- Grant to support a project to provide access to education and support for improved performance for street children in the barrios of Guayaquil, Ecuador
- Two-year grant of £16,000 per annum for 2014 and 2015, subject to satisfactory annual report
The lnternational Children’s Trust (ICT) supports local partner organisations that work alongside vulnerable children, their families and communities to achieve sustainable change that reduces poverty. It is working with partners in Bangladesh, Burkina Faso, Ecuador, Ghana, India, Mexico, South Africa, Sri Lanka and Zimbabwe.
In Guayaquil, Ecuador, ICT is collaborating with JUCONI, a local NGO working to rehabilitate street working children into family, school and community. The children’s daily lives are characterised by turbulent and violent family relationships and street involvement. They manifest signs of neglect, malnourishment, abuse and trauma. They lack appropriate adult support at home and (when attending) at school. Not surprisingly these children have been unable to sustain their education and, in the absence of any intervention, will enter adulthood without the skills, knowledge or stability to access safe, regular employment.

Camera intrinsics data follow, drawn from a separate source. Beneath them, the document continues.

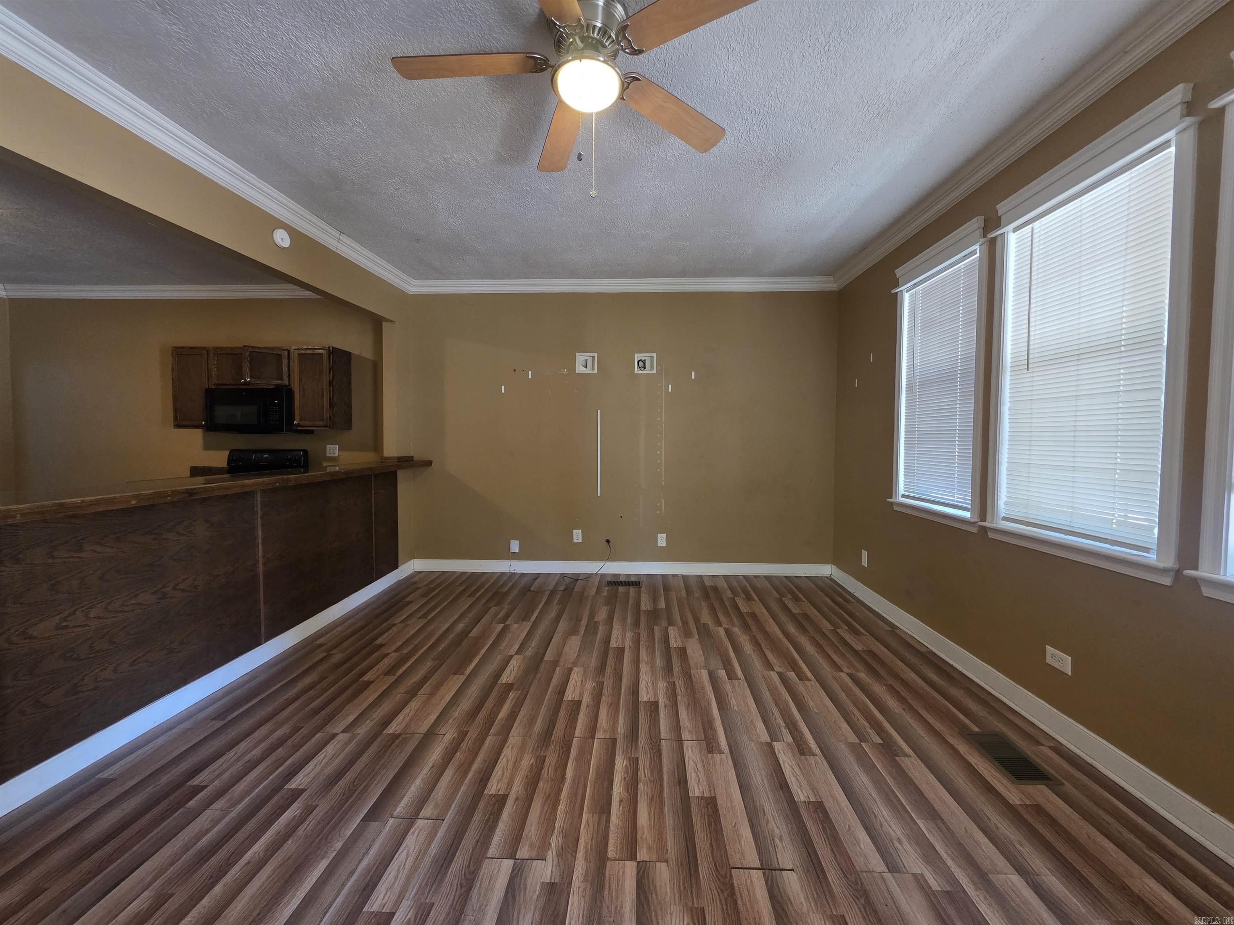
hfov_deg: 106.2
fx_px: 463
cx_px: 617
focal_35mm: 13
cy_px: 462
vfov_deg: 89.9
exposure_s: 1/60
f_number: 1.9
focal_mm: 2.2
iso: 320
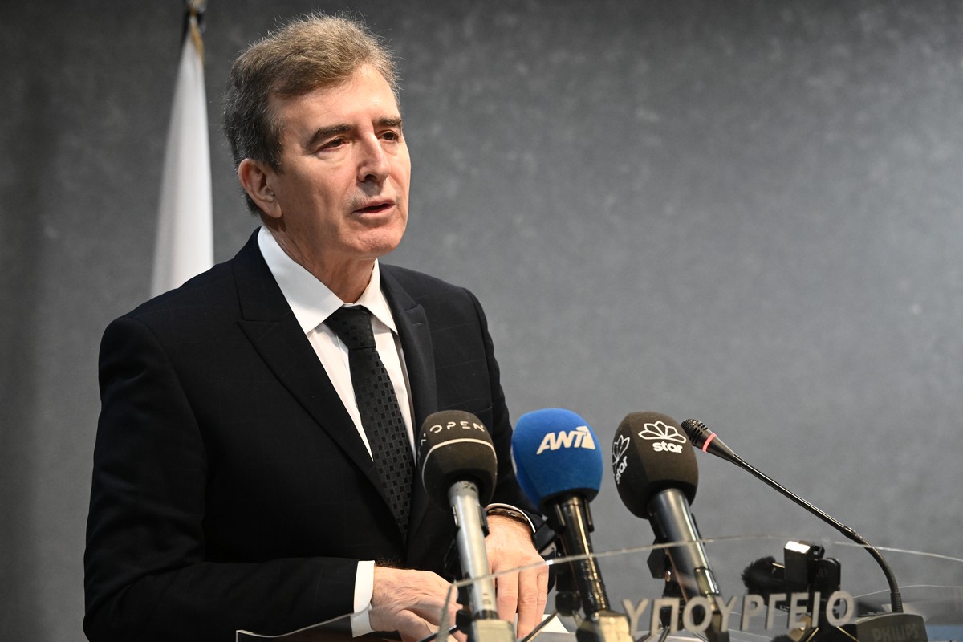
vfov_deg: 15.0
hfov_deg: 22.4
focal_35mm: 91
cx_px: 482
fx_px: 2434
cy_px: 321
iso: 6400
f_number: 4.5
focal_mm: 91
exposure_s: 1/250
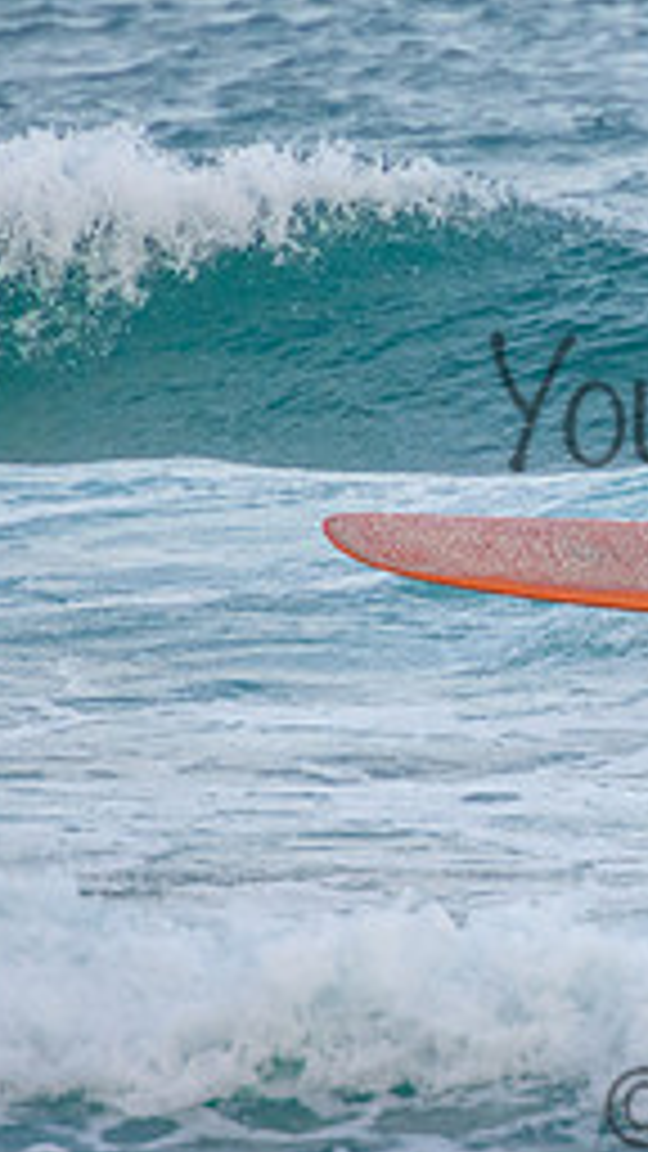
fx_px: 44537
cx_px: 954
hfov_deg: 0.8
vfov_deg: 1.5
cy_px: 362
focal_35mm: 1458
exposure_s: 1/1600
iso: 720
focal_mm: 400
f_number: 5.6
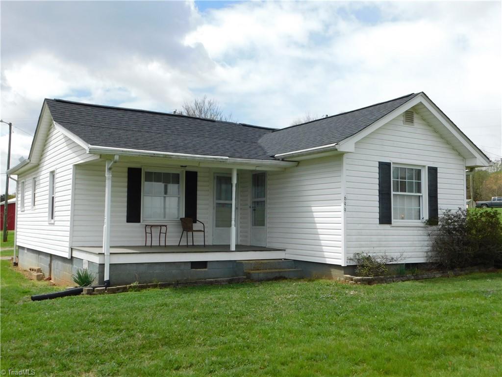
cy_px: 188
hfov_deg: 51.4
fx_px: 522
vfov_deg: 39.7
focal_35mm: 36
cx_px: 251
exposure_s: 1/1250
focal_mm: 6.3
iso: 125
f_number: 3.5
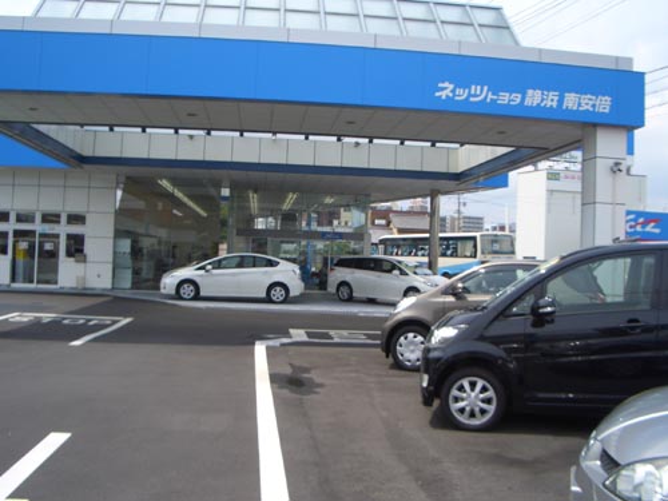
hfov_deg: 52.6
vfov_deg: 40.7
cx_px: 334
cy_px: 250
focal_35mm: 35
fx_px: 675
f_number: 4.3
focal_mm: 5.8
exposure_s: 1/320
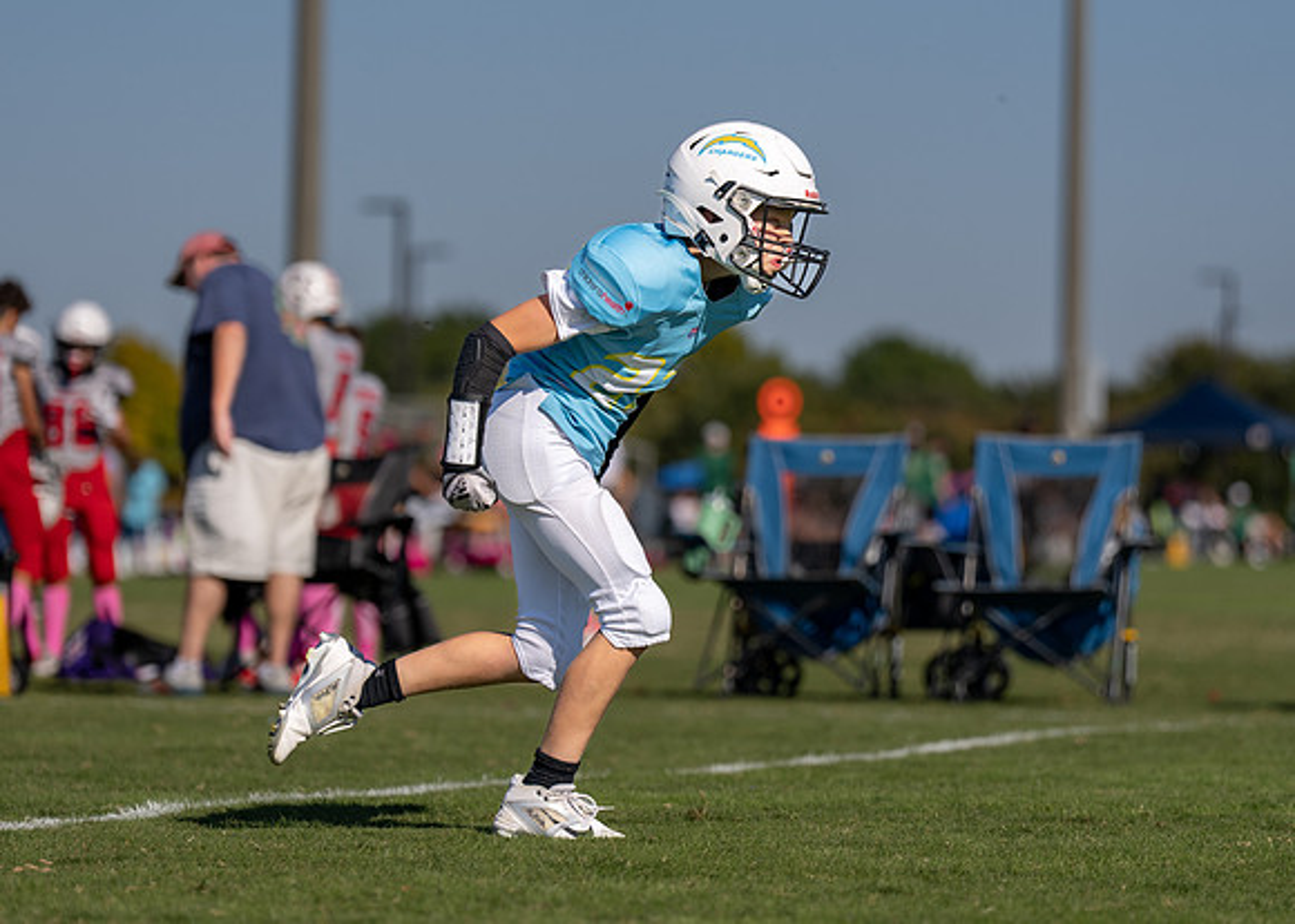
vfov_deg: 6.9
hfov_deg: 9.7
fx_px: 7650
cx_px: 613
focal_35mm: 208
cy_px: 439
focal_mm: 144
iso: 100
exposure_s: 1/4000
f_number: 2.8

BFSS is supporting a project which provides the interventions that will create sustained access to education for at least 40 street and otherwise vulnerable children in Guayaquil. The project started with a baseline assessment of identified children’s educational and emotional developmental status, family information including the levels of violence, abuse and other dysfunctions in the home and an assessment of quality of teaching and management of school children. Project activities then commenced. These consist of family-based support sessions, workshops for children and parents respectively, and training workshops for teachers. Teachers, parents and children receive ongoing support and guidance to enable the children to sustain attendance and progress at school, leading to long-term improvement in their lives.Take-up of training has greatly exceeded expectations, with numbers recruited to the teacher workshops considerably in excess of plans.
Outputs so far include:
- Support for 30 families with street involved children and siblings; as a result 58 children now attend school and receive support to sustain regular attendance
- Peer workshops for 55 children covering self-esteem, preventing risky situations and violence and recognising and expressing emotions
- Workshops attended by 22 parents which cover the themes of the children’s workshops but include controlling stress, thus contributing to calmer family environments
- Training for 120 teachers (from 6 schools) via workshops which reinforce positive techniques in classroom management and understanding of deeply traumatised children.
- At least 40 children will be enrolled in school and sustaining regular attendance and/or will have significantly reduced or eliminated time working on the streets
- At least 40 children will have significantly improved their level of social and emotional development, self-esteem, confidence and social skills to interact effectively with parents, peers and teachers
- A minimum of 20 parents will have improved the support they provide to their children to ensure they stay in school
- 120 teachers (up from the original forecast of 57) from the 6 participating schools will have gained the skills that ensure they are able to recognise and support the needs of children at risk of dropping out of school.
“We identified that a way forward was to engage with the parents of children on the needs and difficulties presented in school.”
“We understand the reality of our sector and we have learned ways of relating to marginalised families and their children.”